### Document section
□ □ □

# willamette valley rc



## PflugerPfarms (Aug 7, 2014)

Was counting on entry express for directions to the Q grounds. If someone could post I'd appreciate it.

updates on open progress also greatly appreciated.


----------



## Dave (Nov 5, 2007)

Any news on the Derby ?


----------



## High Sierra (Aug 2, 2010)

Dave said:


> Any news on the Derby ?


Josh Conrad 1st
Alex Drent 2nd
Josh Conrad 3rd
Josh Conrad 4th

Don't know Jams


----------



## Russ (Jan 3, 2003)

High Sierra said:


> Josh Conrad 1st
> Alex Drent 2nd
> Josh Conrad 3rd
> Josh Conrad 4th
> ...


Which dogs?


----------



## PflugerPfarms (Aug 7, 2014)

Unofficially open results
1 - 12, 2 - 10, 3- 20, 4 - 46, rj - 28 , jams 17, 19 ,32, 50, 51


----------



## JKOttman (Feb 3, 2004)

Derby Results
1st: #7 - Battle Creeks Hairy Dog, O-Richard Ellis, H-Josh Conrad
2nd: #9 - Candlewood's Texas T Black Gold, o-Matthew Haley, H-Alex Drent
3rd: #15 - Hidden Acres Seaside Aftermath, 0-Craig Thomas, H-Josh Conrad
4th: #10 - Lone Willow's Poconip Express, o-Dave Rowan, H-Josh Conrad
RJ: #11 - Pirate's Seahawk, o-Gary Zellner,H- Gary Zellner

Jams: #6 - Slick RIver, o-Cindy Bailey, H-Brooke Vandebrake
# 8 - Black Lager Eleven, O-Rich Charrier, h-Jane Patopea
#14 - Boodah's Bodhisattva, O-Merlyn Ahern and Steve Gorrringe, h- Alex Drent


----------



## Tammy Z (Jan 19, 2005)

Thanks to everyone who has posted results. With EE out of commission, we are not able to relate the dogs to the numbers. If anyone has a chance, it would be really appreciated to show the open results with additional information.


----------



## PflugerPfarms (Aug 7, 2014)

Sorry about that
1. 12 max 
2. 10 phoenix 
3. 20 cole
4. 46 dice
rj 28 maggie

jams nitro, cappy, grace, alli, manny
sorry...i can't do handlers / owners...my phone hates rtf


----------



## PflugerPfarms (Aug 7, 2014)

□ □ □

### Activity
From the forum thread on the Willamette Valley RC trial results, extract the passage starting with "Was counting on" and going on through "(Nov 5, 2007)". You won't need the rows that come next.

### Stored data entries
□ □ □

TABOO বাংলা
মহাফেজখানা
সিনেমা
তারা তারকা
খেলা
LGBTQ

□ □ □

### Exercise response
Was counting on entry express for directions to the Q grounds. If someone could post I'd appreciate it.

updates on open progress also greatly appreciated.


----------



## Dave (Nov 5, 2007)